Peter Maydell [Sun, 18 Dec 2011 20:37:55 +0000 (21:37 +0100)]
hw/sd.c: Handle illegal commands in sd_do_command
Add an extra sd_illegal value to the sd_rsp_type_t enum so that
sd_app_command() and sd_normal_command() can tell sd_do_command()
that the command was illegal. This is needed so we can do things
like reset certain status bits only on receipt of a valid command.
For the moment, just use it to pull out the setting of the
ILLEGAL_COMMAND status bit into sd_do_command().
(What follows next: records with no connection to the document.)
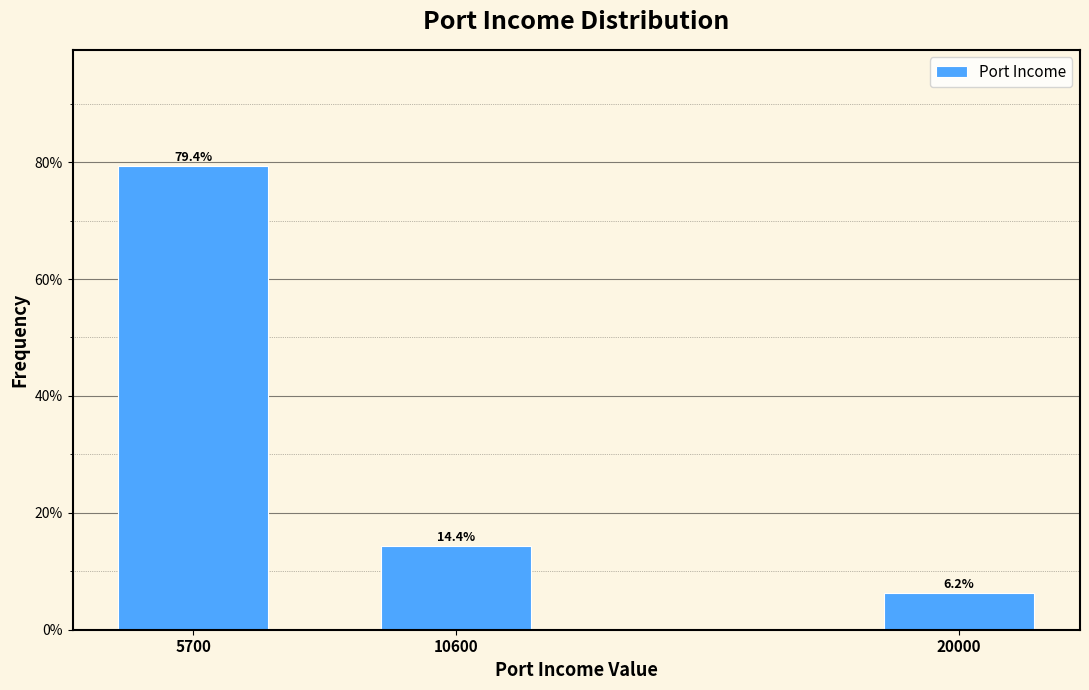

What is the greatest value displayed?

79.4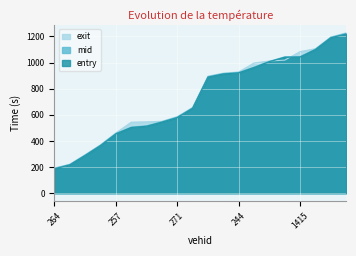

Reading left to right, list all the values displayed in this chart.

entry: 186.1	216.5	288.4	363.9	453.6	502.5	512.1	543.5	578.5	649.7	887.9	912.3	920.6	961.5	1006.4	1040.0	1042.2	1098.9	1188.9	1218.0
mid: 189.6	219.3	291.6	367.3	457.3	505.5	515.4	547.0	581.4	653.1	891.3	915.3	923.4	964.5	1009.1	1043.5	1045.3	1102.2	1192.2	1222.2
exit: 192.9	222.2	294.7	370.6	460.7	543.3	545.7	550.0	586.1	656.4	895.8	918.5	927.8	996.2	1011.8	1017.9	1083.4	1105.4	1195.6	1227.0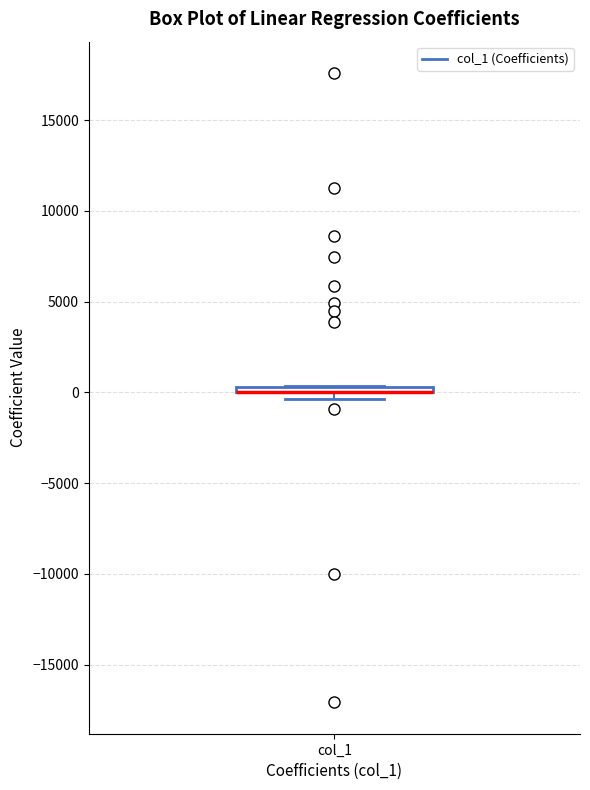

Where is the upper edge of the box for col_1 on the y-axis? The values are not printed on the chart, so give them approximately, as read against the axis.

500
Peter Maydell [Sun, 18 Dec 2011 20:37:53 +0000 (21:37 +0100)]
hw/sd.c: On CRC error, set CRC error status bit rather than clearing it
If we fail to validate the CRC for an SD command we should be setting
COM_CRC_ERROR, not clearing it. (This bug actually has no effect currently
because sd_req_crc_validate() always returns success.)
Peter Maydell [Sun, 18 Dec 2011 20:37:51 +0000 (21:37 +0100)]
hw/sd.c: Fix the set of commands which are failed when card is locked
Fix bugs in the code determining whether to accept a command when the
SD card is locked. Most notably, we had the condition completely
reversed, so we would accept all the commands we should refuse and
refuse all the commands we should accept. Correct this by refactoring
the enormous if () clause into a separate function.
We had also missed ACMD42 off the list of commands which are accepted
in locked state: add it.
This is one of the two problems reported in LP:597641.
Alon Levy [Tue, 20 Dec 2011 11:41:04 +0000 (13:41 +0200)]
g_thread_init users: don't call it if glib >= 2.31
since commit f9b29ca03 included in release 2.31 (docs below say 2.32 but
that is not correct) and onwards g_thread_init is deprecated and calling
it is not required:
g_thread_init has been deprecated since version 2.32 and should not be
used in newly-written code. This function is no longer necessary. The
GLib threading system is automatically initialized at the start of your
program.
Fixes bulid failure when warnings are treated as errors on fedora 17.
I only tested the change to vl.c, and copy pasted to the two other
locations (couldn't decide if a wrapper for calling g_thread_init is
uglier).
Hervé Poussineau [Wed, 30 Nov 2011 20:35:38 +0000 (21:35 +0100)]
net: store guest timestamp in dump file instead of time since guest startup
Stored dates are no more 1970-01-01 (+ run time), but have a real meaning.
If someone wants to have comparable timestamps accross boots, it is
possible to start qemu with -rtc to give the startup date.